Monday, September 28, 2009

Investors sometimes behave irrationally, and so do regulators

Excerpts from: Taming ‘Animal Spirits’ By Kevin Williamson in National Review.


“Animal spirits” is John Maynard Keynes’s abstraction of all that goes into quotidian economic decision-making beyond the rigorously rational pursuit of self-interest. . .

Animal spirits are indeed at play, and mischievously so, both in the marketplace and among those who seek to govern the marketplace. . .

There is no need to address the problems of that passage beyond cataloguing them: We have lots of government intervention in the economy, but employment levels do swing, financial markets have fallen into chaos, scoundrels do flourish with great exuberance, etc. And neither Adam Smith nor his intellectual heirs believe that economic man is an icy rationalist, or even that he is rational, broadly defined. Ludwig von Mises put the idea into theoretical form, but it has long been understood that man acts rationally in the sense that he takes actions that seem to him sensible in order to achieve a certain end, but that end itself may be irrational, erroneous, or criminal: Scientific researchers act rationally to achieve certain ends; so do serial killers, religious fanatics, drug addicts, and Wall Street traders.

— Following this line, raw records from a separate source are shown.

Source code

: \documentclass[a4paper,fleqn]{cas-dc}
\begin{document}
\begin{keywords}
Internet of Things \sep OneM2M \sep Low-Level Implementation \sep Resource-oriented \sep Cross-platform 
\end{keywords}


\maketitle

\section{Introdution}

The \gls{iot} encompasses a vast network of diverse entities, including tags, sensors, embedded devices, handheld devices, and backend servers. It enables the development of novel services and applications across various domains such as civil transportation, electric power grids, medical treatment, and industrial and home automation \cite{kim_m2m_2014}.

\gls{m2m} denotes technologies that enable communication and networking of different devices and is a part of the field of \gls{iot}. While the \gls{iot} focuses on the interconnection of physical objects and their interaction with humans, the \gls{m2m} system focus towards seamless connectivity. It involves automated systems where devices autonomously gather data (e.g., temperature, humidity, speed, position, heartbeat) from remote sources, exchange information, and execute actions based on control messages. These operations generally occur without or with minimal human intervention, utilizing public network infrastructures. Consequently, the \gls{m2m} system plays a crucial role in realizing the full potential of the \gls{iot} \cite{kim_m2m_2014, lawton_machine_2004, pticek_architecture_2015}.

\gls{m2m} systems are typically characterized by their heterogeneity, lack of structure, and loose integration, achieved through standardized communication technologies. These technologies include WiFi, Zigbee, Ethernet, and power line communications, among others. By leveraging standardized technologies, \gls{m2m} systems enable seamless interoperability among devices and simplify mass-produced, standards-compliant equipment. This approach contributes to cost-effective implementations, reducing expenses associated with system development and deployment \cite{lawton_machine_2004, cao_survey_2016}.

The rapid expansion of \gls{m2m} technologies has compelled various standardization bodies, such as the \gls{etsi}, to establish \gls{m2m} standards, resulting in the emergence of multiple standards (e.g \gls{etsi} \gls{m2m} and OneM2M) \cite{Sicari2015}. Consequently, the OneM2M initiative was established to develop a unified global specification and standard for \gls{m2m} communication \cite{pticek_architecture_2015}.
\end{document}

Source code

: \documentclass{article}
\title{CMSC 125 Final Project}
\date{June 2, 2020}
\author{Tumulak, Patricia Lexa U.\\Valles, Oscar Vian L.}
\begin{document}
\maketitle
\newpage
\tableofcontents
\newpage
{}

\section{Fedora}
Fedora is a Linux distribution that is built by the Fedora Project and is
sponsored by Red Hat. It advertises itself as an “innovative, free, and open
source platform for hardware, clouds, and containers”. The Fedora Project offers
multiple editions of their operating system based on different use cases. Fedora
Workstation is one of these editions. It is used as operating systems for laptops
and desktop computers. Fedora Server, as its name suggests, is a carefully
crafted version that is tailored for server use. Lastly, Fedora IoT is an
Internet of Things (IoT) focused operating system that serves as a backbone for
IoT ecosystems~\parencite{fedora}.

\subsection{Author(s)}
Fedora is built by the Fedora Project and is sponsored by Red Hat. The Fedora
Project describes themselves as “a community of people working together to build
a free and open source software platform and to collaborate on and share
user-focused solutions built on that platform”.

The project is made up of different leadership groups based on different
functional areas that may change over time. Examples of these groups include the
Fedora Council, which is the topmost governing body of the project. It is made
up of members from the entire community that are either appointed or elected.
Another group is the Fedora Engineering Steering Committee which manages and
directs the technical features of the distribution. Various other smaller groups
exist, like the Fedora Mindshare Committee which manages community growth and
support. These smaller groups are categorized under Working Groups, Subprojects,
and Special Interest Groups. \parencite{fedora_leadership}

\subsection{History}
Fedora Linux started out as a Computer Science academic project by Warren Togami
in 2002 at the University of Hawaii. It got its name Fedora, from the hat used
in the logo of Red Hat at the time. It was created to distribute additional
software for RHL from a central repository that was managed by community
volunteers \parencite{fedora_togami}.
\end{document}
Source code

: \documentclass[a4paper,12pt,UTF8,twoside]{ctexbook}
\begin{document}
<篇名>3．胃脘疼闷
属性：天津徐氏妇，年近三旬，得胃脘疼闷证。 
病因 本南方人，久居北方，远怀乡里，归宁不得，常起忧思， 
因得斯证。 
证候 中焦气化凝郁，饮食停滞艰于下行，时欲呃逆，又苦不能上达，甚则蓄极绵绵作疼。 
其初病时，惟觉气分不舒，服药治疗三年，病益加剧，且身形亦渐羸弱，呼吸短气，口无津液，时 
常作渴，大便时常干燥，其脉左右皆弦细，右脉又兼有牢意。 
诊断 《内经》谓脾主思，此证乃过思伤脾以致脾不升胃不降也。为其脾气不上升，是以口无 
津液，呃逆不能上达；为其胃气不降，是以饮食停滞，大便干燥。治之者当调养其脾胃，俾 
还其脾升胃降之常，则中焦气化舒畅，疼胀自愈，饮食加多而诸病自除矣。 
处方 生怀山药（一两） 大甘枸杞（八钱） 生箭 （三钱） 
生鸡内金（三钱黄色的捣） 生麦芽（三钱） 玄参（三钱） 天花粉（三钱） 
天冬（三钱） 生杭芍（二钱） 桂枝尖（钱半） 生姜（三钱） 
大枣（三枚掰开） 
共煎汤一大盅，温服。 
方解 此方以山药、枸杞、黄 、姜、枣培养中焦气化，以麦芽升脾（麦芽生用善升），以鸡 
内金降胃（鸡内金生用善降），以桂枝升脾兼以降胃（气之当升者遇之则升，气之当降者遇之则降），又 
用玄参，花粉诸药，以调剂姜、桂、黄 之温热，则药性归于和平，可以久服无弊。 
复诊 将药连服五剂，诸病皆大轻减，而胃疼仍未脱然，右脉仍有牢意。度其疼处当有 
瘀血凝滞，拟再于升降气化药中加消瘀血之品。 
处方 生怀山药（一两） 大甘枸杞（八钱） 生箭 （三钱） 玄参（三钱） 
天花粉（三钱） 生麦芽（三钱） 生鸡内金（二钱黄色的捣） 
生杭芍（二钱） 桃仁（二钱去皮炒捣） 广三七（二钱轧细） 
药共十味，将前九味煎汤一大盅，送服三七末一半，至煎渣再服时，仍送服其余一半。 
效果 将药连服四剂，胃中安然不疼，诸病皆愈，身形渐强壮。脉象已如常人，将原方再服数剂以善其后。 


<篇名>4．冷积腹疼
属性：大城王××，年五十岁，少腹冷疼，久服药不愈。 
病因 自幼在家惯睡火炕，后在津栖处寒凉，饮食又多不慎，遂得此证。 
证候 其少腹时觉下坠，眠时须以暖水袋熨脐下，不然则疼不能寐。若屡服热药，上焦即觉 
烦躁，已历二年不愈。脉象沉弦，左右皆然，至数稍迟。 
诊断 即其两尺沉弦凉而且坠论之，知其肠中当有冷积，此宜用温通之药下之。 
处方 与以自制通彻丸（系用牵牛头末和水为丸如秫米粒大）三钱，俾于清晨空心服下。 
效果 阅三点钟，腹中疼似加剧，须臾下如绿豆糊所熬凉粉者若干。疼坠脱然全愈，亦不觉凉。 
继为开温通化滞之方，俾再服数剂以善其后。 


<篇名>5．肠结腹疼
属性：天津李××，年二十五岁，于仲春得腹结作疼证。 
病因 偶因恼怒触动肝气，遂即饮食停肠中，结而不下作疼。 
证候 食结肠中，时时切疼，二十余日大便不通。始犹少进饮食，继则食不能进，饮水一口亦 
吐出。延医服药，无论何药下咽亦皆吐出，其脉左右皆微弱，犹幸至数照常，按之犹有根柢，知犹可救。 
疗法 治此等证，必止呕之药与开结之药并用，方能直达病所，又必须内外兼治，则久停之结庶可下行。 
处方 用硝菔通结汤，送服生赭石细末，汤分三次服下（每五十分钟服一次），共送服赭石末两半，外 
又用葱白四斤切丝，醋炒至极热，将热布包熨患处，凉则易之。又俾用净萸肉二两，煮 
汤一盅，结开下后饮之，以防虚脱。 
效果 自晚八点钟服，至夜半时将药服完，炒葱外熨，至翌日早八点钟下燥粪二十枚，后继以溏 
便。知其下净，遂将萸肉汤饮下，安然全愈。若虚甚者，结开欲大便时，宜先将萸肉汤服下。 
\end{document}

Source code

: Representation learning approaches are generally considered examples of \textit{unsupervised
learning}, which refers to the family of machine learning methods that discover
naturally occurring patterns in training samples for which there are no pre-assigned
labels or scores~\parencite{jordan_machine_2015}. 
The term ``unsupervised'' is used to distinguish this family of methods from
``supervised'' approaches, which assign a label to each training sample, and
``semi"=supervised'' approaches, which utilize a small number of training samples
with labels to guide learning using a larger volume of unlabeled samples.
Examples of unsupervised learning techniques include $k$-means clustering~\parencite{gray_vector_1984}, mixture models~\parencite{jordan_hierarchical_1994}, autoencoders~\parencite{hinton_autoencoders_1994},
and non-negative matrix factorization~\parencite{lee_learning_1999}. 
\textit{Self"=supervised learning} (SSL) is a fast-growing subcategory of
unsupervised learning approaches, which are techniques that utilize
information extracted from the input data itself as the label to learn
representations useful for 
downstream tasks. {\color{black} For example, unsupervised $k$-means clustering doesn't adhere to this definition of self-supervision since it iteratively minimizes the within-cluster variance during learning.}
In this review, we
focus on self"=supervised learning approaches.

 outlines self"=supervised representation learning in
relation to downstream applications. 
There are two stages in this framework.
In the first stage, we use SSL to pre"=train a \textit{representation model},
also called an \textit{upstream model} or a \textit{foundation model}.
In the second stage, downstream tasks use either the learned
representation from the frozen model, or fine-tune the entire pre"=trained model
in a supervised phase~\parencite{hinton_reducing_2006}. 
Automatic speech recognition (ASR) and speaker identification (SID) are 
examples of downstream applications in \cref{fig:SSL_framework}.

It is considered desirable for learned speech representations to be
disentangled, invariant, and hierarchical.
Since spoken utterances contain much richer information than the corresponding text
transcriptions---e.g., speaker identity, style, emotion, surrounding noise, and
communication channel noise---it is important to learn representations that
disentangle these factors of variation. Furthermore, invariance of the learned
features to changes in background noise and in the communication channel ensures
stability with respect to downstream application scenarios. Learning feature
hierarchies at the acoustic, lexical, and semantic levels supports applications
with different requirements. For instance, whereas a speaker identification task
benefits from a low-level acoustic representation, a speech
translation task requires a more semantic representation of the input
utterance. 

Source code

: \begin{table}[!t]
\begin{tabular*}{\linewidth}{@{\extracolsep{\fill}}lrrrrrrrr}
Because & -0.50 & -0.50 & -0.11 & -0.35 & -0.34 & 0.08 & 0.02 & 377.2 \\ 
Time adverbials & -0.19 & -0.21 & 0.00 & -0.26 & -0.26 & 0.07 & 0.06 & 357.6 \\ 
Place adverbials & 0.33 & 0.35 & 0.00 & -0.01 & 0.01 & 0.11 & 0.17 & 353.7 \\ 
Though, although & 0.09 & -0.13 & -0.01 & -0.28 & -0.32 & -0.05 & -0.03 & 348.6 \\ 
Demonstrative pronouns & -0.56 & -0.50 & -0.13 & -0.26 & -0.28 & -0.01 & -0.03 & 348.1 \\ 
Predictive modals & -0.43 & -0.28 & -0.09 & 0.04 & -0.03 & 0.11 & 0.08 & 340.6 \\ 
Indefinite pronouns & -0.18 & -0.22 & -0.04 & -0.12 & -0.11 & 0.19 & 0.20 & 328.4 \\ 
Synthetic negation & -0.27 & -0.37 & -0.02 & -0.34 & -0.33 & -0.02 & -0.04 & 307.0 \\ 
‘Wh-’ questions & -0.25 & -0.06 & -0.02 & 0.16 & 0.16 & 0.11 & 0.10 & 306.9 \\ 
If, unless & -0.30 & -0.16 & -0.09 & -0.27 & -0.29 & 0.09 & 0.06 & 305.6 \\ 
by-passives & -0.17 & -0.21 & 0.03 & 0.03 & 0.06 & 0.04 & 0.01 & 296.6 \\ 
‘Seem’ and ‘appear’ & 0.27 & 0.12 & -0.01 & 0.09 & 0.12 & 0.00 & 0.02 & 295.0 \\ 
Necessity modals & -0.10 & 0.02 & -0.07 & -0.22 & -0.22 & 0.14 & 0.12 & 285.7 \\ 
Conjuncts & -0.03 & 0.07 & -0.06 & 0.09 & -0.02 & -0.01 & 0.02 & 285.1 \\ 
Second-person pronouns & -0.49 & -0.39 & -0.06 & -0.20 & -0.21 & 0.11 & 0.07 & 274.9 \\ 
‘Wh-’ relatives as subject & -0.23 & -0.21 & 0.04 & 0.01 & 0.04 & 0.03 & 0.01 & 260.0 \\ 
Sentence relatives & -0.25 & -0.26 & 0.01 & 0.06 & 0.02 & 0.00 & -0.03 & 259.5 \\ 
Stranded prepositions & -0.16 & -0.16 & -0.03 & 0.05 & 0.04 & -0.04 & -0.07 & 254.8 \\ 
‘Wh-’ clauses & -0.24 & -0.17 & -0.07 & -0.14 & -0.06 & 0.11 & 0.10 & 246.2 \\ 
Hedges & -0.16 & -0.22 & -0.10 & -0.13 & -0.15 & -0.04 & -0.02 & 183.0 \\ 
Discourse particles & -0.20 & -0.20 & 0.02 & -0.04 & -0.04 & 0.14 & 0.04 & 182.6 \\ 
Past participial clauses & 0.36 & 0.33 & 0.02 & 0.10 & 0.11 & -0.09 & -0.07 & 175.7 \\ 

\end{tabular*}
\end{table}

The fallacy implicit in the conventional argument for more robust financial regulation is that animal spirits — the whole menagerie of greed, panic, pride, thrill-seeking, irrational exuberance — distort only profit-seeking activity. But they are at least as likely to distort efforts to regulate profit-seeking activity. In truth, the animal spirits of regulators probably are more dangerous than those of Wall Street sharks: Competition and the possibility of economic loss constrain players in the marketplace, but actors in the political realm have the power to compel conformity and uniformity among those under their jurisdiction. The entire economy is yoked to their animal spirits, and the housing bubble was a consequence of that fact. We have bred an especially dangerous hybrid creature in the “too big to fail” private corporation, the bastard offspring of a union between Wall Street’s animal spirits and Washington’s.